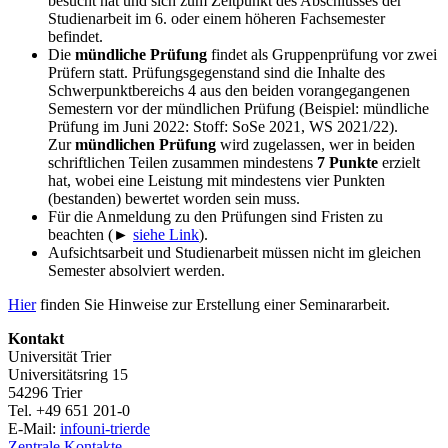
besucht hat und sich zum Zeitpunkt des Abschlusses der
Studienarbeit im 6. oder einem höheren Fachsemester
befindet.
Die
mündliche Prüfung
findet als Gruppenprüfung vor zwei
Prüfern statt. Prüfungsgegenstand sind die Inhalte des
Schwerpunktbereichs 4 aus den beiden vorangegangenen
Semestern vor der mündlichen Prüfung (Beispiel: mündliche
Prüfung im Juni 2022: Stoff: SoSe 2021, WS 2021/22).
Zur
mündlichen Prüfung
wird zugelassen, wer in beiden
schriftlichen Teilen zusammen mindestens
7 Punkte
erzielt
hat, wobei eine Leistung mit mindestens vier Punkten
(bestanden) bewertet worden sein muss.
Für die Anmeldung zu den Prüfungen sind Fristen zu
beachten (►
siehe Link
).
Aufsichtsarbeit und Studienarbeit müssen nicht im gleichen
Semester absolviert werden.
Hier
finden Sie Hinweise zur Erstellung einer Seminararbeit.
Kontakt
Universität Trier
Universitätsring 15
54296 Trier
Tel. +49 651 201-0
E-Mail:
info
uni-trier
de
Zentrale Kontakte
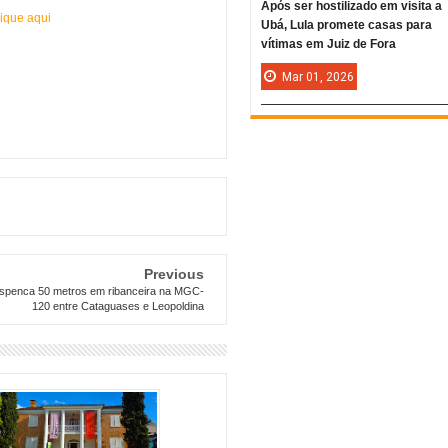
Após ser hostilizado em visita a
ique aqui
Ubá, Lula promete casas para
vítimas em Juiz de Fora
Mar
01,
2026
Previous
spenca 50 metros em ribanceira na MGC-
120 entre Cataguases e Leopoldina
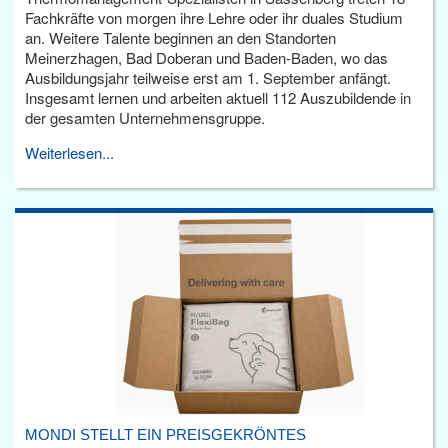
Fachkräfte von morgen ihre Lehre oder ihr duales Studium
an. Weitere Talente beginnen an den Standorten
Meinerzhagen, Bad Doberan und Baden-Baden, wo das
Ausbildungsjahr teilweise erst am 1. September anfängt.
Insgesamt lernen und arbeiten aktuell 112 Auszubildende in
der gesamten Unternehmensgruppe.
Weiterlesen...
MONDI STELLT EIN PREISGEKRÖNTES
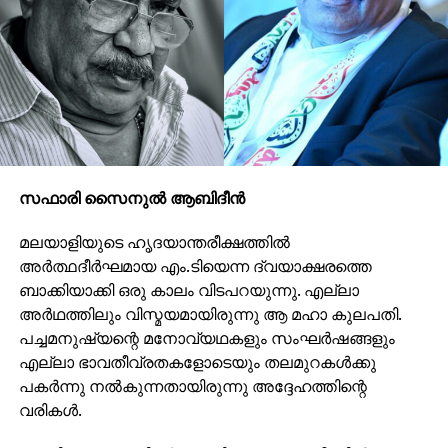
സഫാരി സൈനുല്‍ ആബിദീന്‍
മലയാളിയുടെ ഹൃദയാന്തരീക്ഷത്തില്‍
അര്‍ത്ഥദീര്‍ഘമായ എം.ടിയെന്ന ദ്വയാക്ഷരത്തെ
ബാക്കിയാക്കി ഒരു കാലം വിടപറയുന്നു. എല്ലാ
അര്‍ഥത്തിലും വിസ്മയമായിരുന്നു ആ മഹാ കുലപതി.
പച്ചമനുഷ്യന്റെ മനോവ്യഥകളും സംഘര്‍ഷങ്ങളും
എല്ലാ ഭാവതീവ്രതകളോടെയും തലമുറകള്‍ക്കു
പകര്‍ന്നു നല്‍കുന്നതായിരുന്നു അദ്ദേഹത്തിന്റെ
വരികള്‍.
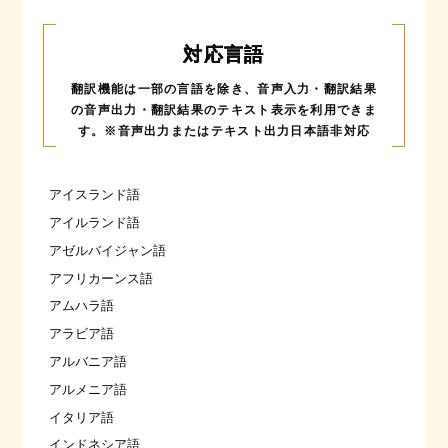
対応言語
翻訳機能は一部の言語を除き、音声入力・翻訳結果
の音声出力・
翻訳結果のテキスト表示を利用できま
す。※音声出力またはテキスト出力日本語非対応
アイスランド語
アイルランド語
アゼルバイジャン語
アフリカーンス語
アムハラ語
アラビア語
アルバニア語
アルメニア語
イタリア語
インドネシア語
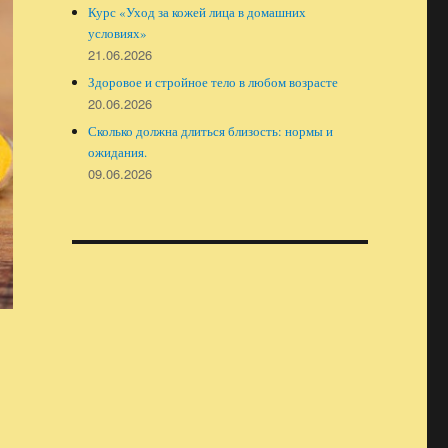
Курс «Уход за кожей лица в домашних
условиях»
21.06.2026
Здоровое и стройное тело в любом возрасте
20.06.2026
Сколько должна длиться близость: нормы и
ожидания.
09.06.2026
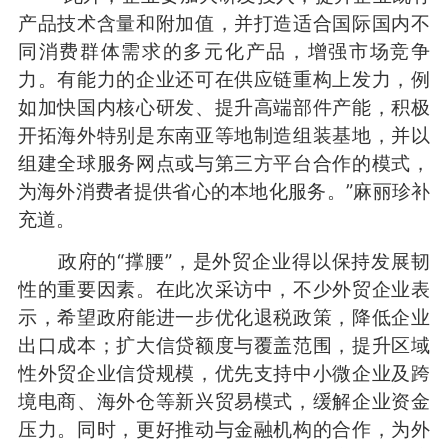
产品技术含量和附加值，并打造适合国际国内不
同消费群体需求的多元化产品，增强市场竞争
力。有能力的企业还可在供应链重构上发力，例
如加快国内核心研发、提升高端部件产能，积极
开拓海外特别是东南亚等地制造组装基地，并以
组建全球服务网点或与第三方平台合作的模式，
为海外消费者提供省心的本地化服务。”麻丽珍补
充道。
政府的“撑腰”，是外贸企业得以保持发展韧
性的重要因素。在此次采访中，不少外贸企业表
示，希望政府能进一步优化退税政策，降低企业
出口成本；扩大信贷额度与覆盖范围，提升区域
性外贸企业信贷规模，优先支持中小微企业及跨
境电商、海外仓等新兴贸易模式，缓解企业资金
压力。同时，更好推动与金融机构的合作，为外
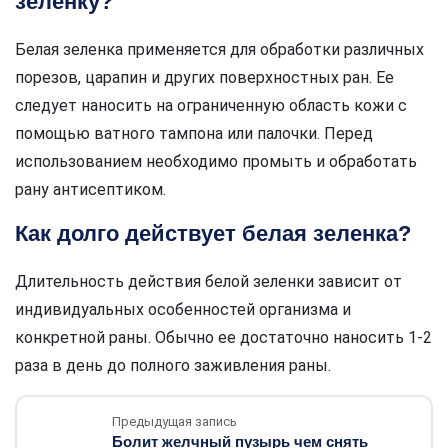
зеленку?
Белая зеленка применяется для обработки различных
порезов, царапин и других поверхностных ран. Ее
следует наносить на ограниченную область кожи с
помощью ватного тампона или палочки. Перед
использованием необходимо промыть и обработать
рану антисептиком.
Как долго действует белая зеленка?
Длительность действия белой зеленки зависит от
индивидуальных особенностей организма и
конкретной раны. Обычно ее достаточно наносить 1-2
раза в день до полного заживления раны.
Предыдущая запись
Болит желчный пузырь чем снять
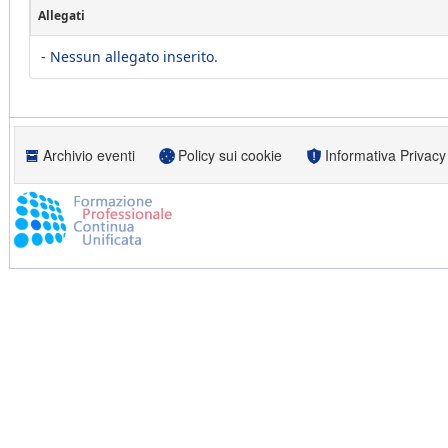
Allegati
- Nessun allegato inserito.
Archivio eventi
Policy sui cookie
Informativa Privacy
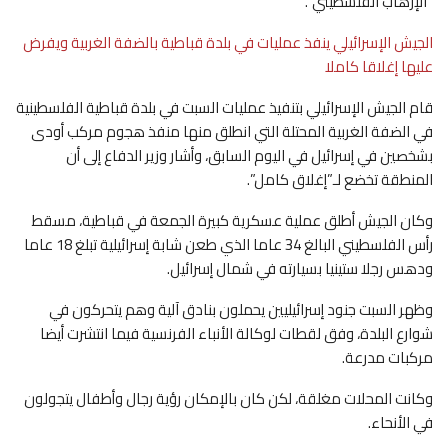
“الإرهاب الفلسطيني”.
الجيش الإسرائيلي ينفذ عمليات في بلدة قباطية بالضفة الغربية ويفرض
عليها إغلاقا كاملا
قام الجيش الإسرائيلي بتنفيذ عمليات السبت في بلدة قباطية الفلسطينية
في الضفة الغربية المحتلة التي انطلق منها منفذ هجوم مركب أودى
بشخصين في إسرائيل في اليوم السابق، وأشار وزير الدفاع إلى أن
المنطقة تخضع لـ”إغلاق كامل”.
وكان الجيش أطلق عملية عسكرية كبيرة الجمعة في قباطية، مسقط
رأس الفلسطيني البالغ 34 عاما الذي طعن شابة إسرائيلية تبلغ 18 عاما
ودهس رجلا ستينيا بسيارته في شمال إسرائيل.
وظهر السبت جنود إسرائيليين يحملون بنادق آلية وهم يتحركون في
شوارع البلدة، وفق لقطات لوكالة الأنباء الفرنسية فيما انتشرت أيضا
مركبات مدرعة.
وكانت المحلات مغلقة، لكن كان بالإمكان رؤية رجال وأطفال يتجولون
في الأنحاء.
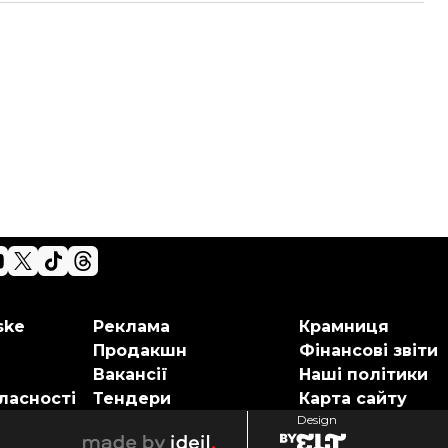
ske
Реклама
Крамниця
Продакшн
Фінансові звіти
Вакансії
Наші політики
ласності
Тендери
Карта сайту
Design
elt
ideil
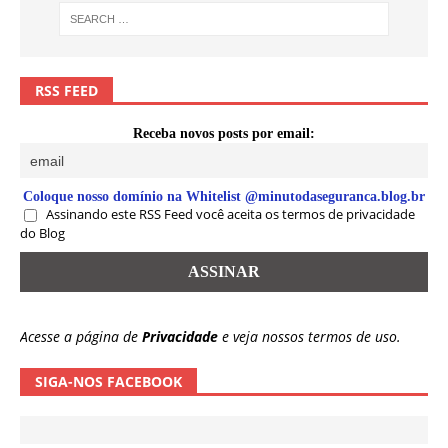
RSS FEED
Receba novos posts por email:
Coloque nosso domínio na Whitelist @minutodaseguranca.blog.br
Assinando este RSS Feed você aceita os termos de privacidade
do Blog
Acesse a página de
Privacidade
e veja nossos termos de uso.
SIGA-NOS FACEBOOK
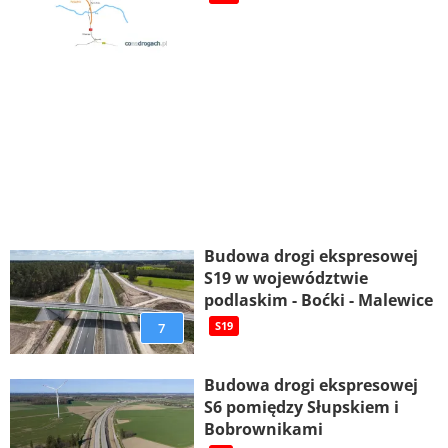
Budowa drogi ekspresowej
S19 w województwie
podlaskim - Boćki - Malewice
7
S19
Budowa drogi ekspresowej
S6 pomiędzy Słupskiem i
Bobrownikami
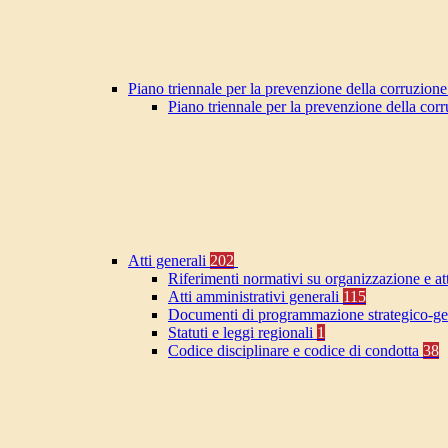
Piano triennale per la prevenzione della corruzione
Piano triennale per la prevenzione della co
Atti generali
202
Riferimenti normativi su organizzazione e at
Atti amministrativi generali
115
Documenti di programmazione strategico-ge
Statuti e leggi regionali
1
Codice disciplinare e codice di condotta
38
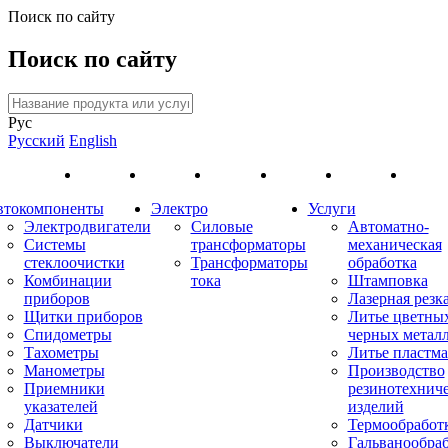
Поиск по сайту
Поиск по сайту
Рус
Русский
English
втокомпоненты
Электро
Услуги
Электродвигатели
Силовые
Автоматно-
Системы
трансформаторы
механическая
стеклоочистки
Трансформаторы
обработка
Комбинации
тока
Штамповка
приборов
Лазерная резк
Щитки приборов
Литье цветны
Спидометры
черных метал
Тахометры
Литье пластма
Манометры
Производство
Приемники
резинотехнич
указателей
изделий
Датчики
Термообработ
Выключатели
Гальванообра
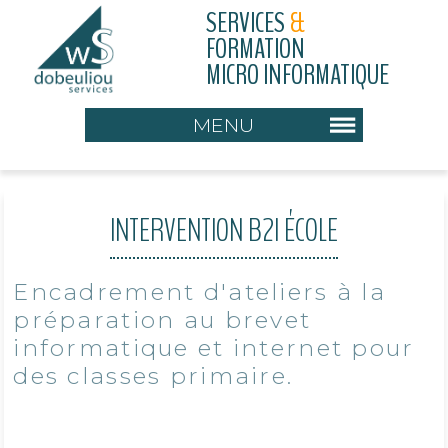
SERVICES
&
FORMATION
MICRO INFORMATIQUE
MENU
INTERVENTION B2I ÉCOLE
Encadrement d'ateliers à la
préparation au brevet
informatique et internet pour
des classes primaire.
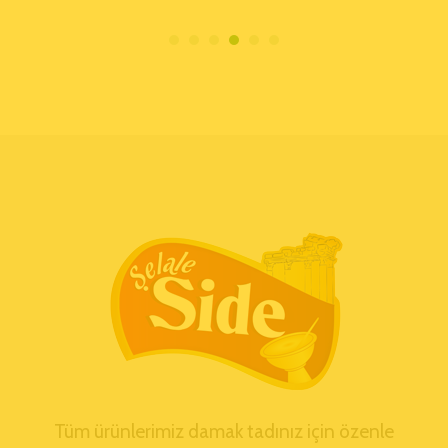
Tüm ürünlerimiz damak tadınız için özenle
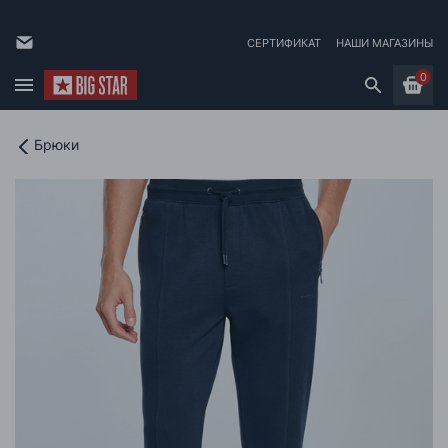
СЕРТИФИКАТ
НАШИ МАГАЗИНЫ
0
Брюки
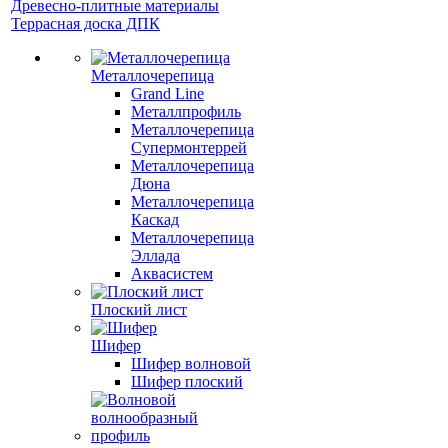
Древесно-плитные материалы
Террасная доска ДПК
Металлочерепица
Grand Line
Металлпрофиль
Металлочерепица
Супермонтеррей
Металлочерепица
Дюна
Металлочерепица
Каскад
Металлочерепица
Эллада
Аквасистем
Плоский лист
Шифер
Шифер волновой
Шифер плоский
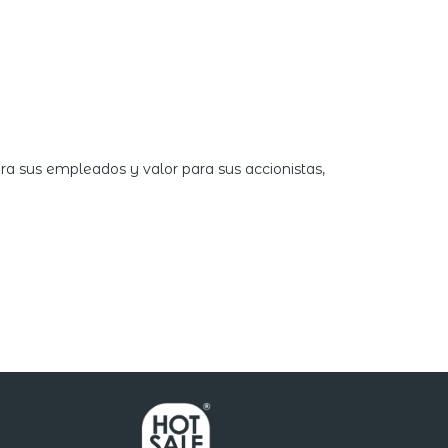
ra sus empleados y valor para sus accionistas,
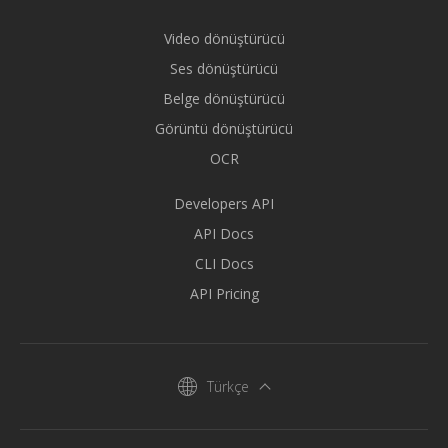
Video dönüştürücü
Ses dönüştürücü
Belge dönüştürücü
Görüntü dönüştürücü
OCR
Developers API
API Docs
CLI Docs
API Pricing
Türkçe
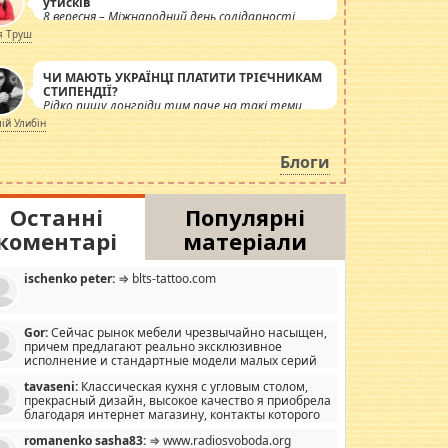
утисків
8 вересня – Міжнародний день солідарності
журналістів.
я Труш
ЧИ МАЮТЬ УКРАЇНЦІ ПЛАТИТИ ТРІЄЧНИКАМ
СТИПЕНДІЇ?
Рідко пишу лонгріди тим паче на такі теми,
але вже просто дістало! Обурюють сьогоднішні
лій Улибін
інсенуації навколо стипендіального питання.
Штучно роздувається ще одна соціальна
Блоги
катастрофа.
Останні
Популярні
коментарі
матеріали
ischenko peter:
⇒ blts-tattoo.com
Gor:
Сейчас рынок мебели чрезвычайно насыщен,
причем предлагают реально эксклюзивное
исполнение и стандартные модели малых серий
хонь, пока видел отличную кухонную мебель по
tavaseni:
Классическая кухня с угловым столом,
зайну, мало походит на стандартные формы, в MebelOk,
прекрасный дизайн, высокое качество я приобрела
еативненько и что главное - со вкусом все в порядке,
благодаря интернет магазину, контакты которого
з ненужных наворотов удорожающих мебель, а это не
 можете просмотреть https://mwood.com.ua.
следний фактор.
romanenko sasha83:
⇒ www.radiosvoboda.org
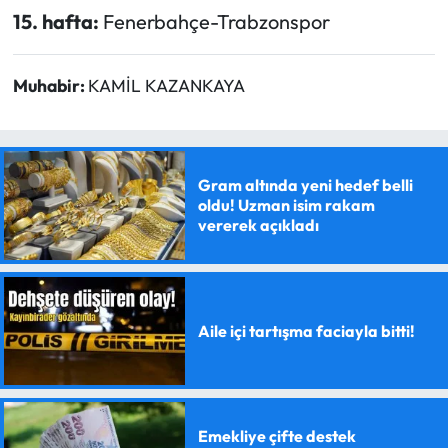
15. hafta:
Fenerbahçe-Trabzonspor
Muhabir:
KAMİL KAZANKAYA
Gram altında yeni hedef belli
oldu! Uzman isim rakam
vererek açıkladı
Aile içi tartışma faciayla bitti!
Emekliye çifte destek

----

> WHAT TO WORK ON:
Copy out the text from the start of the records through the line containing "(bestanden) bewertet worden sein muss.", both ends included, reproducing each line exactly and omitting the pictures.

> REPLY:
besucht hat und sich zum Zeitpunkt des Abschlusses der
Studienarbeit im 6. oder einem höheren Fachsemester
befindet.
Die
mündliche Prüfung
findet als Gruppenprüfung vor zwei
Prüfern statt. Prüfungsgegenstand sind die Inhalte des
Schwerpunktbereichs 4 aus den beiden vorangegangenen
Semestern vor der mündlichen Prüfung (Beispiel: mündliche
Prüfung im Juni 2022: Stoff: SoSe 2021, WS 2021/22).
Zur
mündlichen Prüfung
wird zugelassen, wer in beiden
schriftlichen Teilen zusammen mindestens
7 Punkte
erzielt
hat, wobei eine Leistung mit mindestens vier Punkten
(bestanden) bewertet worden sein muss.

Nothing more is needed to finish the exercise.